Enviada em 15/10/2020

A revolução industrial, no século XVIII, possibilitou o avanço da tecnologia e da globalização. Contudo, os recursos tecnológicos podem ultrapassar os limites da liberdade dos indivíduos e ocasionar problemas éticos e morais. Dessa maneira, apesar da era tecnológica ter contribuído para o progresso da sociedade contemporânea, afetou as relações trabalhistas e a privacidade da população.

A priori, na quarta revolução industrial, denominada de Técnico-Científico-Informacional, observa-se mudanças nas atividades empresariais e no cotidiano da população, em que a conexão virtual é imprescindível para as novas relações de trabalho. Nesse sentido, segundo o Fórum Econômico Mundial, até 2021, cerca de 7 milhões de empregos podem ser extintos devido as transformações tecnológicas. Assim, a robotização será inserida nas diversas atividades como por exemplo: nas operações bancárias, de telemarketing e entregadores de produtos. Dessa forma, mesmo que seja necessária a presença do homem para operacionalizar as máquinas, a quantidade de agentes humanos será inferior, quando comparada ao número de máquinas para realização do mesmo serviço, o que resultará em desemprego e extinção de profissões. Logo, é fundamental a cuidadosa abordagem do uso das novas tecnologias, para que estas não impactem negativamente no bem estar social.              Outrossim, o filósofo Michel Foucault difundiu o conceito de panóptico (estrutura arquitetônica localizada no centro das cadeias para vigilância completa dos presos) para as instituições e indústrias do mundo contemporâneo, destacando o monitoramento constante da população com recursos de inteligência artificial. Portanto, ferramentas tecnológicas como a utilização de algorítmos, que identificam o comportamento do consumidor na internet, é um exemplo de vigilância e invasão de privacidade. Nesse contexto, o indivíduo ao navegar pela internet tem seus dados captados por empresas, que podem utilizar tais informação para o envio de anúncios específicos sem que o usuário tenha solicitado. Dessa maneira, é imprescindível que se ampliem as discussões a respeito do comprometimento ético ocasionado pela disseminação dos meios tecnológicos.

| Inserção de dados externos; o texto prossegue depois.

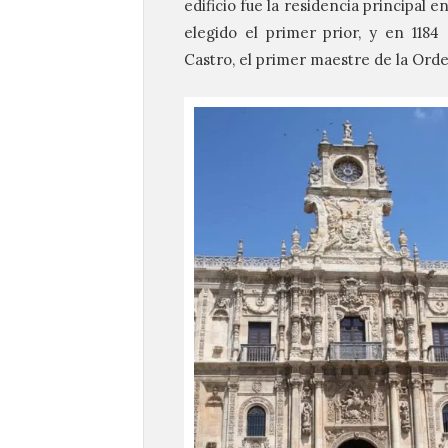
edificio fue la residencia principal 
elegido el primer prior, y en 1184
Castro, el primer maestre de la Ord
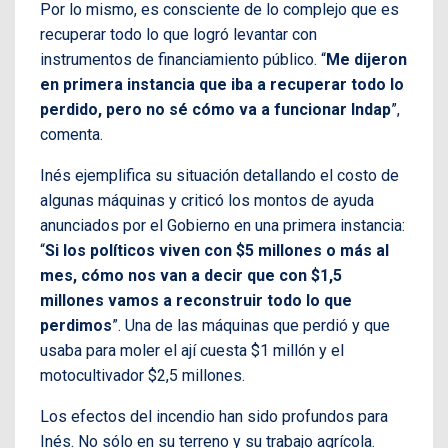
Por lo mismo, es consciente de lo complejo que es
recuperar todo lo que logró levantar con
instrumentos de financiamiento público. “
Me dijeron
en primera instancia que iba a recuperar todo lo
perdido, pero no sé cómo va a funcionar Indap
”,
comenta.
Inés ejemplifica su situación detallando el costo de
algunas máquinas y criticó los montos de ayuda
anunciados por el Gobierno en una primera instancia:
“
Si los políticos viven con $5 millones o más al
mes, cómo nos van a decir que con $1,5
millones vamos a reconstruir todo lo que
perdimos
”. Una de las máquinas que perdió y que
usaba para moler el ají cuesta $1 millón y el
motocultivador $2,5 millones.
Los efectos del incendio han sido profundos para
Inés. No sólo en su terreno y su trabajo agrícola.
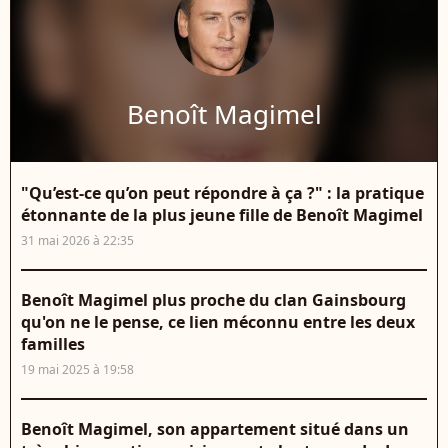
Benoît Magimel
"Qu’est-ce qu’on peut répondre à ça ?" : la pratique
étonnante de la plus jeune fille de Benoît Magimel
31 mai 2026 à 22:35
Benoît Magimel plus proche du clan Gainsbourg
qu'on ne le pense, ce lien méconnu entre les deux
familles
19 mai 2025 à 19:58
Benoît Magimel, son appartement situé dans un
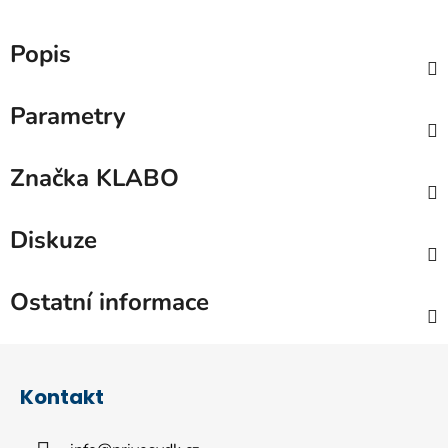
Popis
Parametry
Značka
KLABO
Diskuze
Ostatní informace
Z
á
Kontakt
p
a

Sob esse prisma, o governo federal, em parceria com o Ministério da Ciência, Tecnologia, Inovação e Comunicação, deve promover a fiscalização do uso de tecnologias pelas empresas. Dessa forma, deve ser estabelecida uma legislação sobre o emprego tecnológico e a preservação dos valores éticos e morais. Á vista disso, deve ser incluída na lei a possibilidade de o usuário autorizar ou não a divulgação dos seus dados, além de ser obrigatório para as empresas divulgar como os dados adquiridos serão empregados. Com isso, será possível utilizar a inteligência artificial para o progresso da espécie humana e não para a sua alienação.